It was only a matter of time before a Pakistani cleric blamed the Covid-19 outbreak on women. It just happened that the allegation came on national television. Pakistan’s most popular Islamic cleric, Tariq Jameel, claimed ‘immodest women’ caused the pandemic in a telethon broadcast throughout the country as prime minister Imran Khan watched on.
The day after the telethon, Khan decided to speak at length on ‘vulgarity’ spreading in Pakistan owing to inspirations from ‘Bollywood and the West’, as exemplified by the growing divorce rate in the UK. This was hard to take from a man with a personal divorce rate of 67 per cent, who has spent much of his adult life living as a playboy.
While Khan didn't go as far Tariq Jameel, he has nonetheless objectified nurses even after becoming prime minister, and has condemned feminism for ‘degrading mothers’. However, where Khan’s understanding – or consistency – over Islam can be gauged by his drawing of parallels between the Medina State and modern day China, it is the Islamic clerics who continue to hold a dangerous clout over religious teachings in Pakistan.
Almost a week after the telethon, following a backlash from rights groups, Tariq Jameel tendered what he claimed was an ‘apology’ in which he maintained that he ‘hadn’t targeted any specific gender’. Of course, Covid-19 isn’t the first crisis pinned on women by the clergy. Multiple Islamic clerics have reiterated many a time that earthquakes are caused by ‘promiscuous’ women. Such claims have been made by Islamic preachers around the world over the past 1400 years. This is because they’re all quoting the same hadith (saying of Prophet Muhammad) cited in multiple hadith compilations.
It's true that Islam isn’t the only religion used by some to scapegoat women for crises and natural disasters. Orthodox Jews too have blamed ‘immodest women’ for coronavirus, while conservative Christian pastors have pointed the finger at ‘homosexuality’.

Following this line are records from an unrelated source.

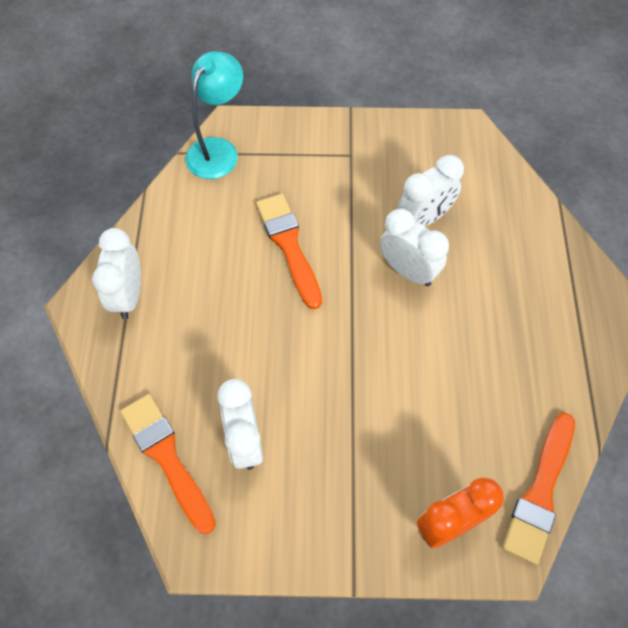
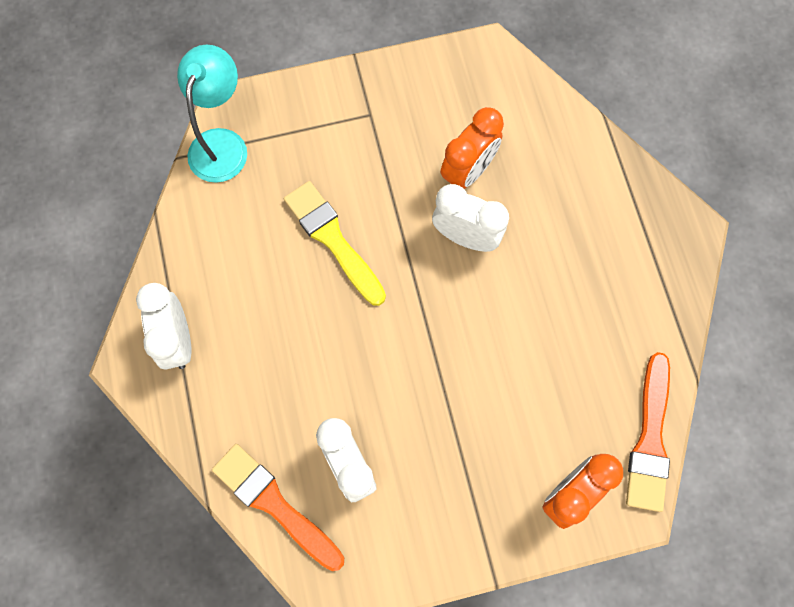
camera: 15 degrees left, 10 degrees up
orange brush [256,194,322,309] -> yellow brush [284,181,386,306]
white clock [398,155,464,226] -> orange clock [441,107,504,189]

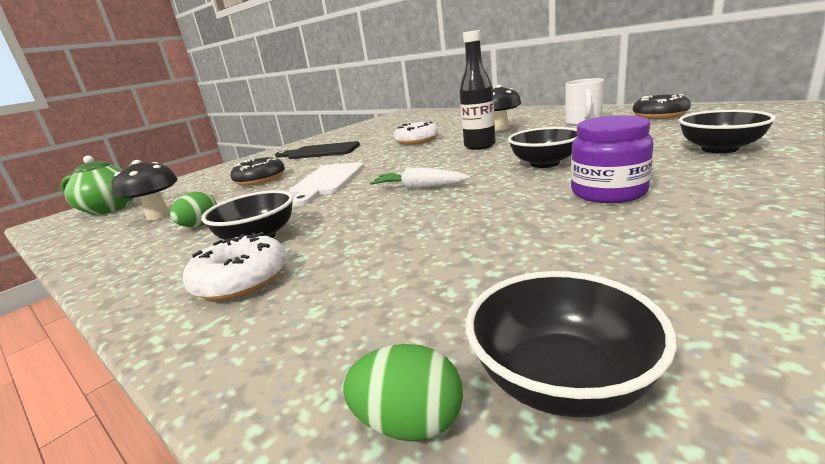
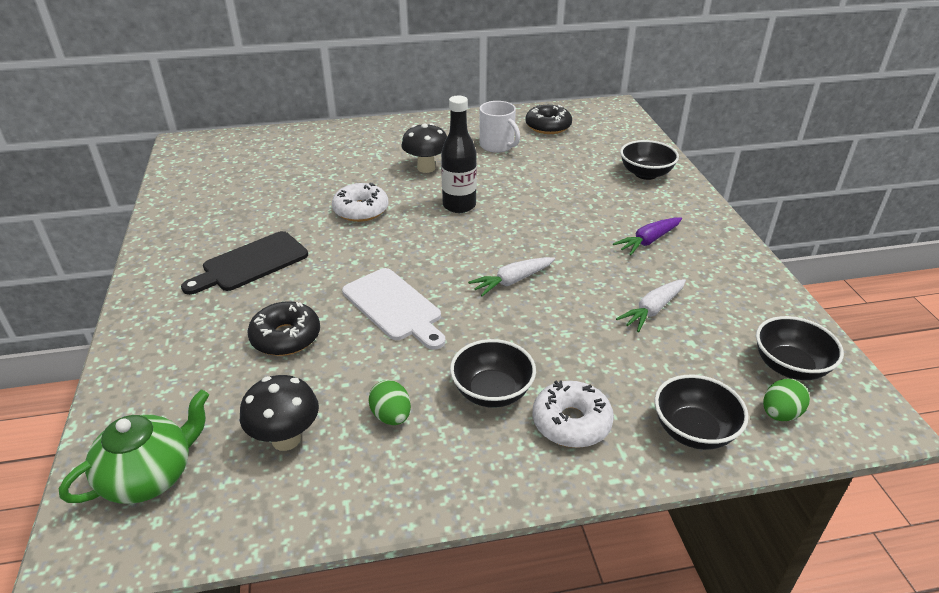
camera: 55 degrees left, 15 degrees up
black bowl [508,127,578,168] -> black bowl moved to [655,375,749,450]
purple jar [571,115,653,203] -> purple carrot [613,217,682,255]
none -> white carrot [616,279,686,332]

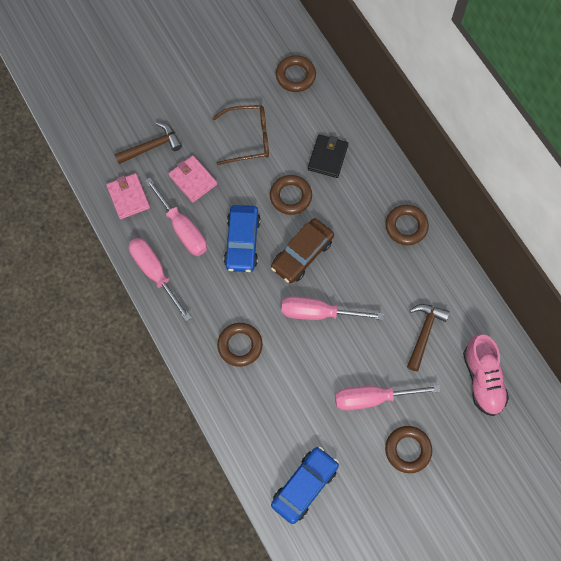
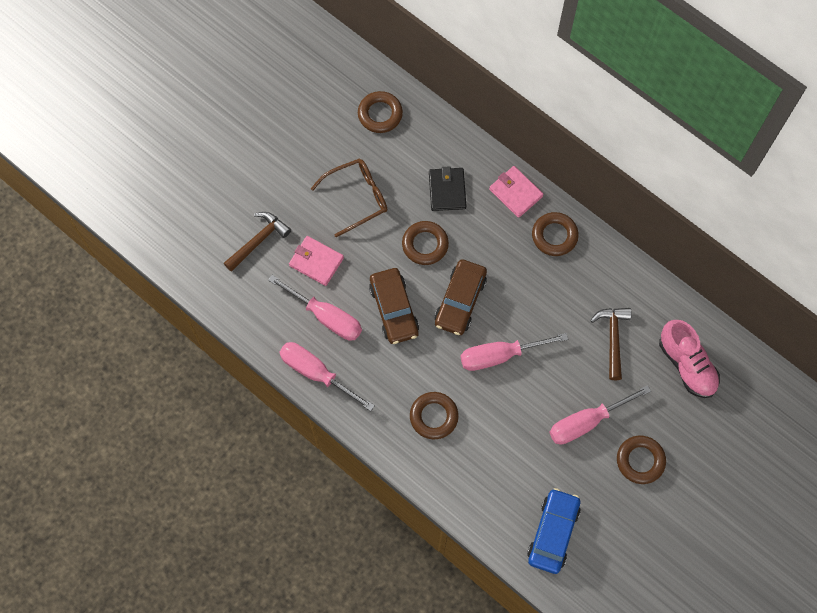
camera: 20 degrees left, 0 degrees up
pink wallet [106,173,150,219] -> pink wallet moved to [489,166,544,218]
blue car [224,205,261,272] -> brown car [369,268,419,344]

Even so, Islam still remains the only organised religion with widespread deterrents against critique, and in turn, long-pending reform. If it’s not the 13 states sanctioning death for apostasy, underlining problems within the scriptures can taint you with the ludicrous ‘Islamophobe’ label, even if you’re a Muslim.
In Pakistan, everything from child marriage to domestic violence, is justified through quoting the hadith and Quran. An entire body of clerics, the council of Islamic ideology (CII) is constitutionally sanctioned with the responsibility of ensuring that no legislation or policy contradicts the Islamic scriptures. In the past, the CII has endorsed wife beating. Earlier this year, the council was asked to review a film which was banned in Pakistan.

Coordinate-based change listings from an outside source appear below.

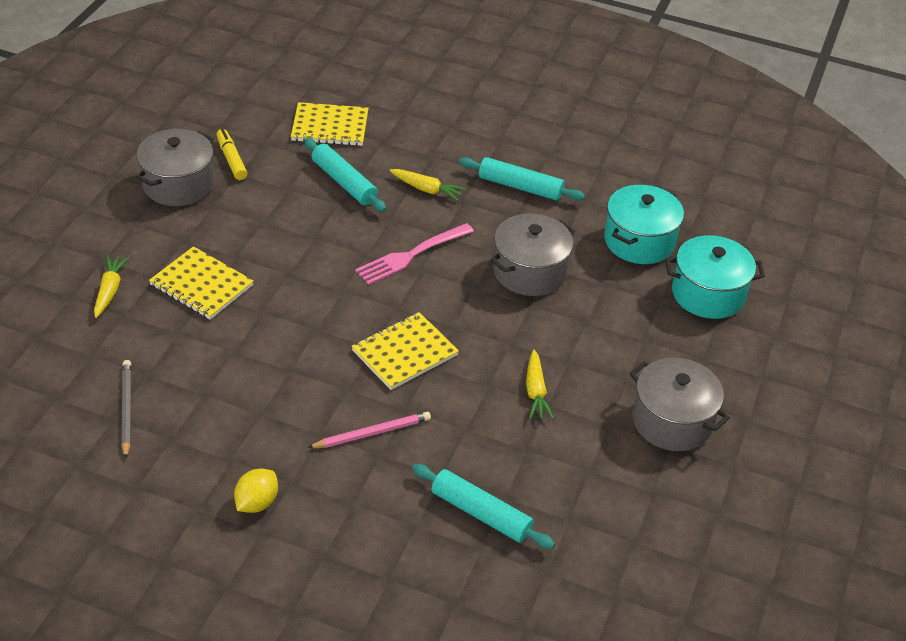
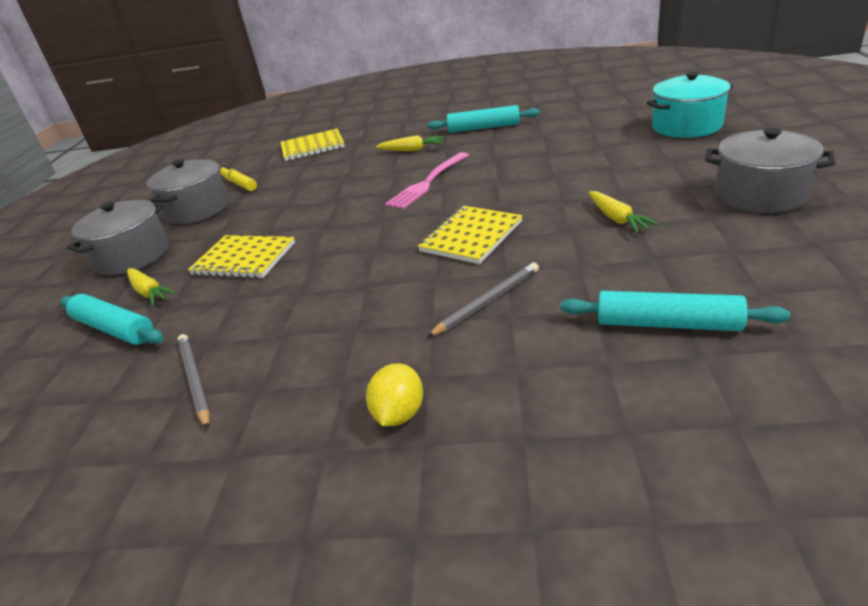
camera: 10 degrees left, 10 degrees down
yellow carrot [94,255,129,318] -> yellow carrot turned 150 degrees clockwise [127,268,177,306]
turquoise rolling pin [304,138,386,212] -> turquoise rolling pin moved to [61,294,164,345]
pink pencil [307,412,431,448] -> grey pencil [427,263,539,337]
grey pot [490,214,575,296] -> grey pot moved to [67,200,169,275]
turquoise pot [604,185,684,264] -> none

The Pakistani constitution, which mandates the CII, itself upholds Islamist supremacism and grants sovereignty to Islamic scriptures. Those opposing the scriptures’ usage for any form of bigotry – such as persecution of women – can be silenced by the penal code upholding capital punishment for blasphemy. As a result, in addition to the scriptures, the clergy is further emboldened by the constitution to a point that Islamist mobs take it upon themselves to regularly dish out vigilante justice.

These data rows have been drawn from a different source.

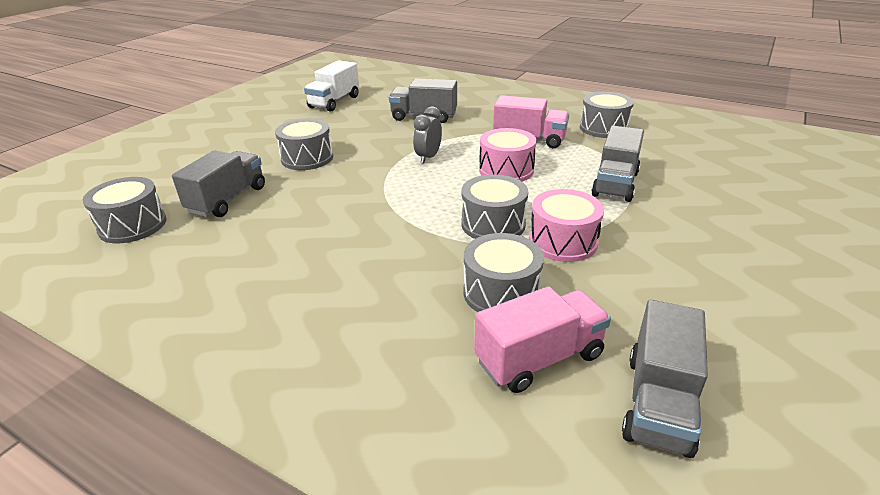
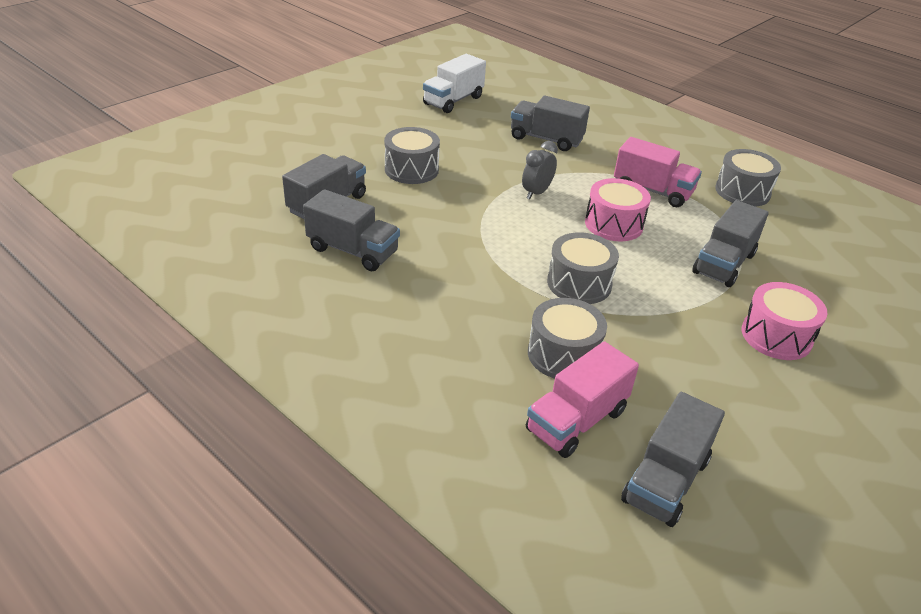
camera: 10 degrees right, 5 degrees up
grey drum [83,177,166,243] -> none
pink truck [474,286,611,393] -> pink truck turned 150 degrees clockwise [526,341,639,458]
pink drum [529,189,604,262] -> pink drum moved to [742,282,827,360]
none -> grey truck [303,189,400,271]

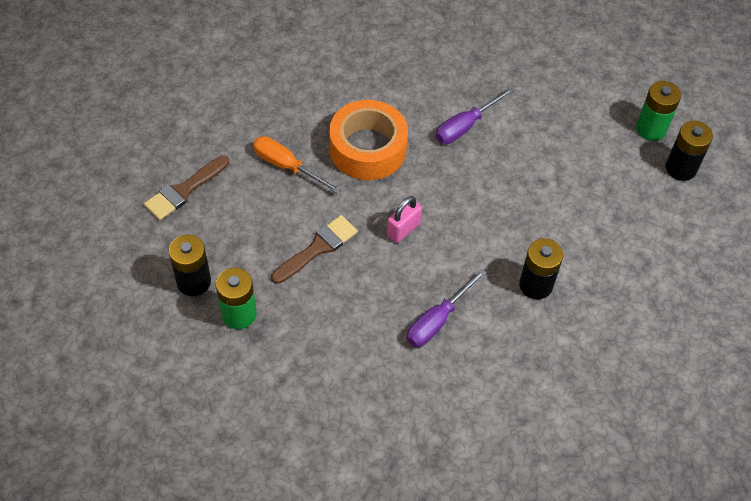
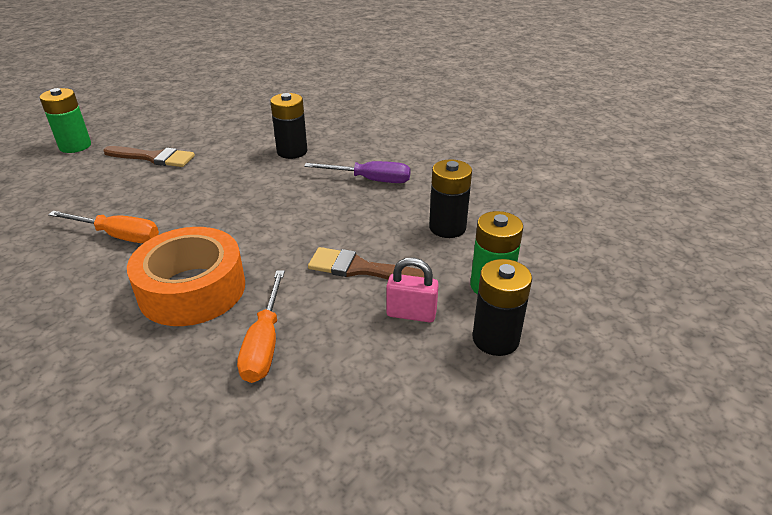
camera: 120 degrees left, 20 degrees down
brown brush [144,155,229,220] -> brown brush moved to [103,146,195,167]
pink padlock [387,196,422,243] -> pink padlock moved to [386,257,439,322]
purple screwdriver [436,87,514,144] -> orange screwdriver [48,211,159,243]
black battery [666,121,713,181] -> black battery moved to [429,159,472,238]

Islamists are further strengthened by the all-powerful military keeping checks on civilian leaders, who have only been allowed to function under the army’s shadows throughout Pakistan’s troubled democratic history. The unique clout of religion in the country can further be gauged by the fact that despite the holiest Islamic sites around the world having been closed down owing to Covid-19, Pakistan still hasn’t been able to shut down all of its mosques.
It's little wonder that in this climate the likes of Tariq Jameel are largely immune from criticism, despite his comments about women. Even those who have in the past taken strong stands against 'slut shaming' in the country have been queueing up to defend him. While the federal minister for human rights Shireen Mazari, who had issued an admirable condemnation of Jameel’s original statements, apologised for ‘hurting’ the cleric after his non-apology.
To undo the clergy’s hegemony over the state and the religion, Pakistan needs to follow through with its democratic billing and secularise its constitution. That requires subordinating religious theology to the Universal Declaration of Human Rights that it adheres to. In any conflict between egalitarianism and Islam, regardless of authenticity of interpretations, the former should triumph.